Harvesting - early September


    Matronly stature of Kale Redbor. Kale, being biennial, is frost hardy. It is the last green vegetable that I pick in my garden before winter covers the plants with a thick layer of snow and makes access to the garden impossible.

    Pears Clapp's Favourite. The fruit is huge, up to 1/2 kg each, sweet and juicy, with a buttery texture. Unfortunately the pears do not store well, about three weeks is the maximum, after that they get mushy.
    They are great for eating raw but can also be canned, used to make pear chutney or pickled.

    Swiss Chard. Packed with vitamins and minerals.
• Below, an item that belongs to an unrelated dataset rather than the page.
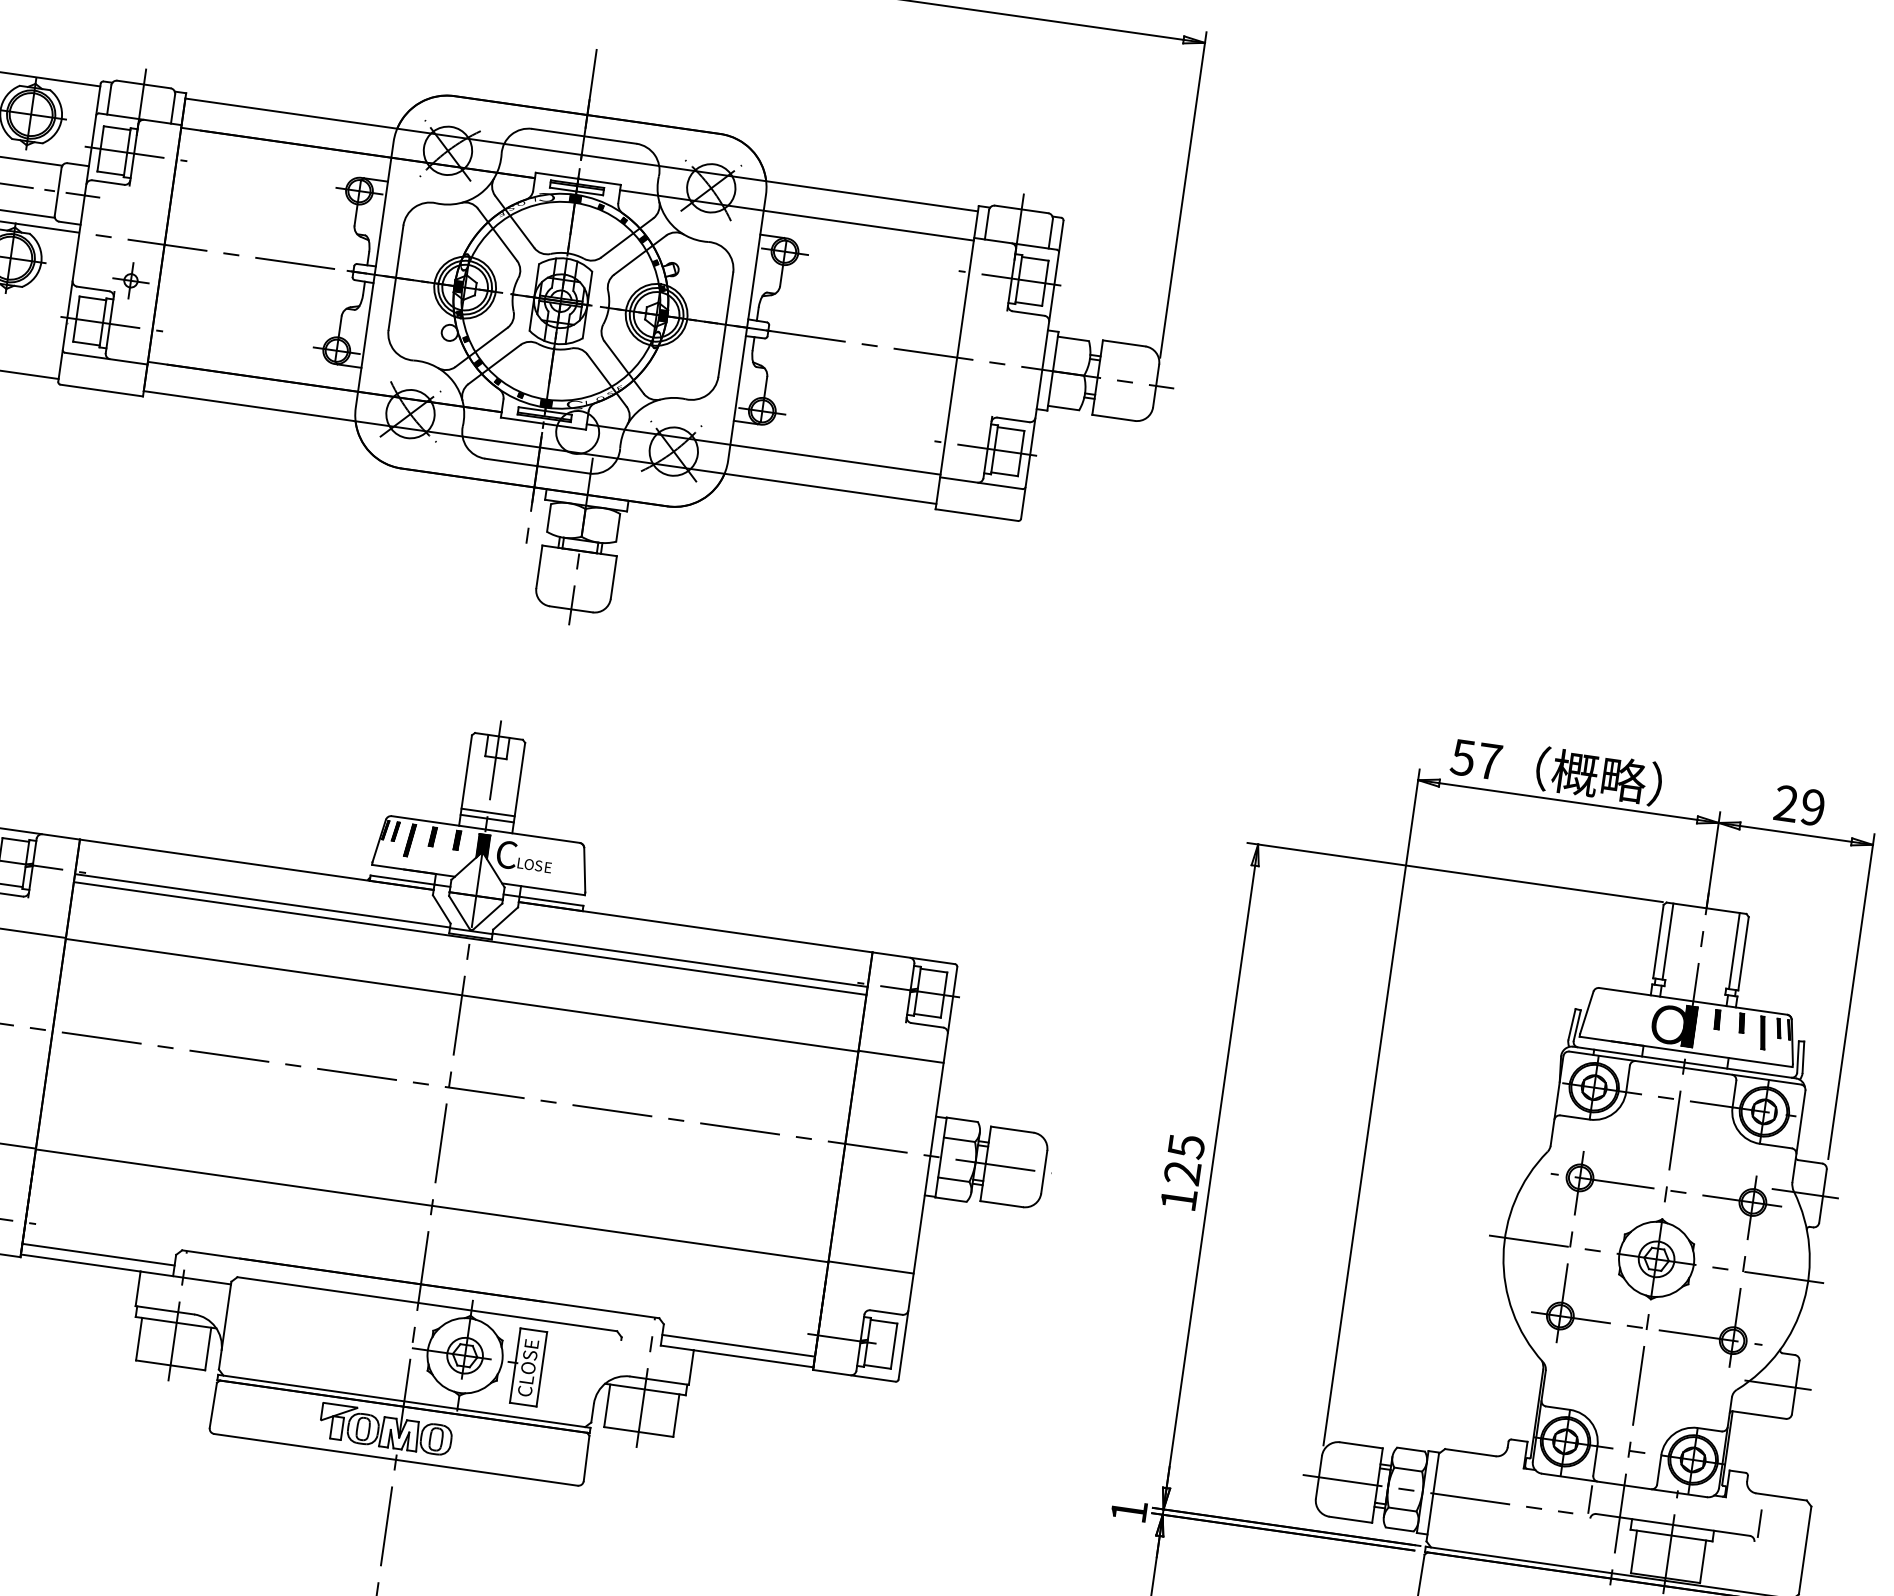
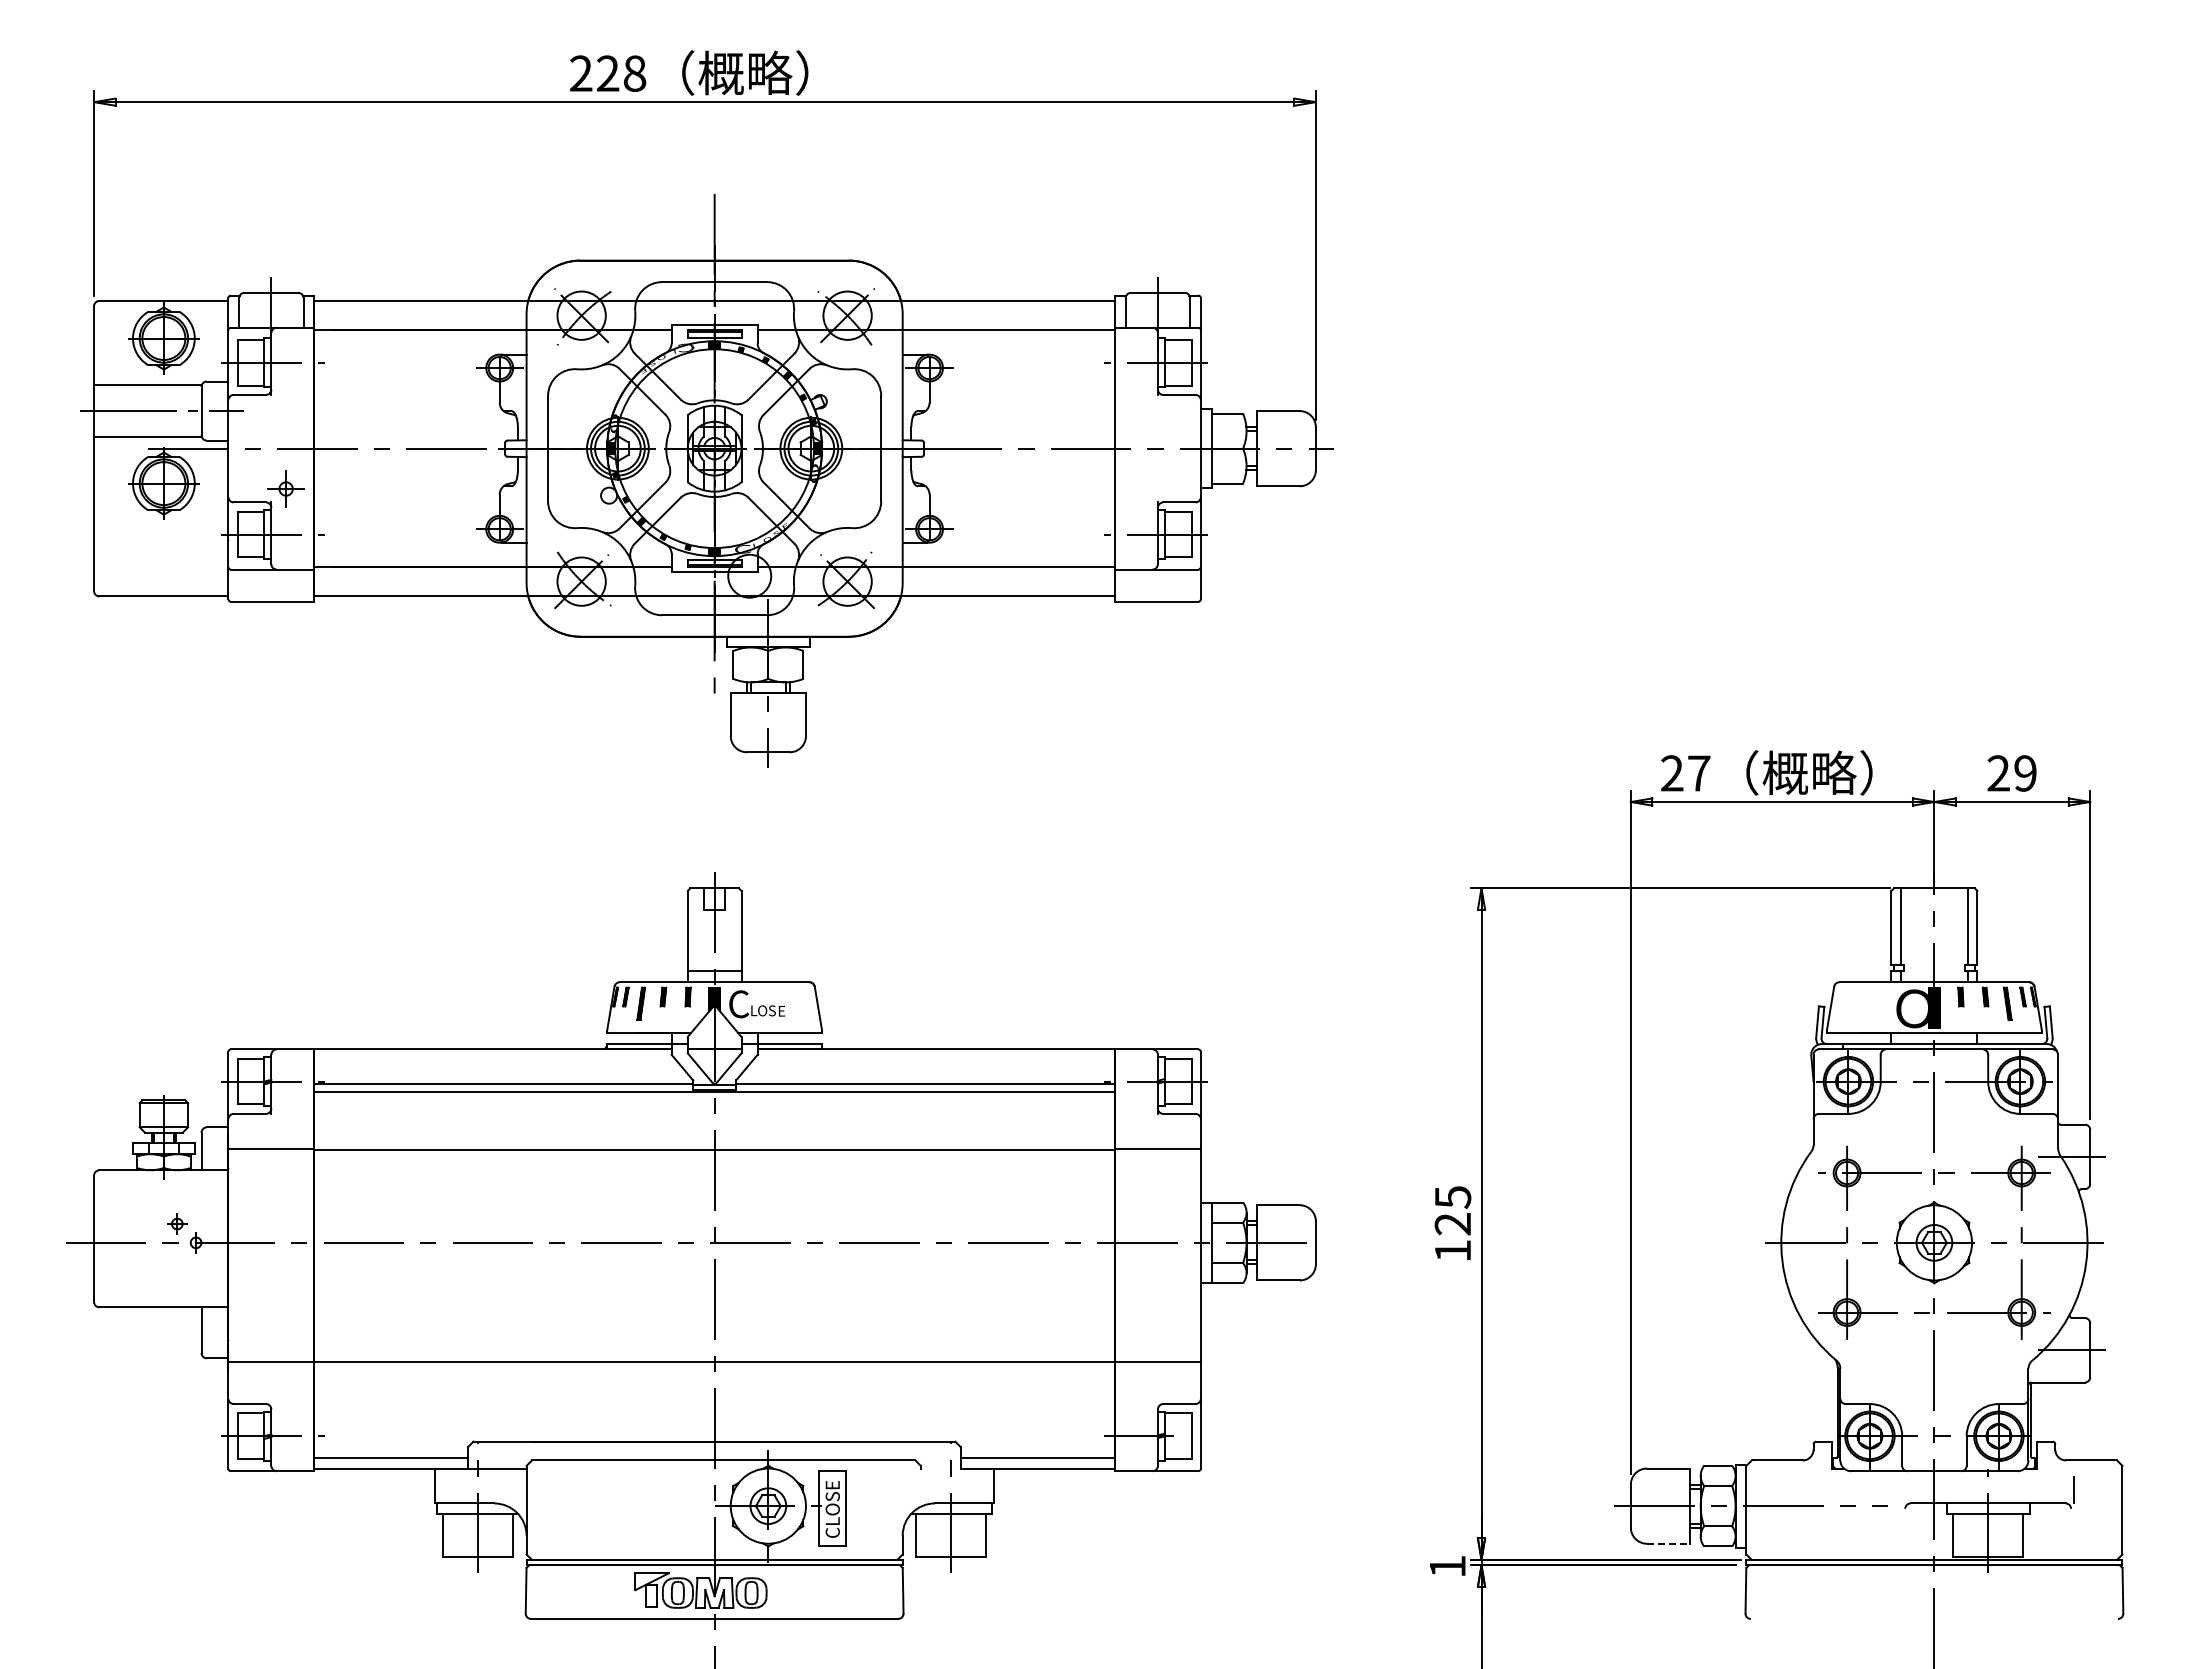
text: (1462, 757) -> (1671, 773), 57 -> 27
line: (487, 812) -> (714, 965), removed
line: (1590, 1499) -> (1902, 1489), removed
line: (1350, 1519) -> (1668, 1543), solid -> dashed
    Strawberries Hecker and blackberries Triple Crown. I stop picking my strawberries only after they get frozen by a really hard frost.

Ripening Sunflowers


Second half of September


    Young beets, blood purifiers and liver cleansers, with leaves, straight from the garden.
    Great for borsch.

    Kale Lacinato Redbor.
    According to some sources Kale has powerful anti-cancer and antioxidant compounds that help cleanse the body of harmful substances. It is also high in fiber, which helps cleanse the intestinal tract.

    Wild mushrooms Boletus family grow at this time of year under young Pine trees on my property. They are great for soups or pickled. I also love them cooked with onions in butter and sour cream and served with rice or potatoes.
    Mushrooms are powerful immune stimulants.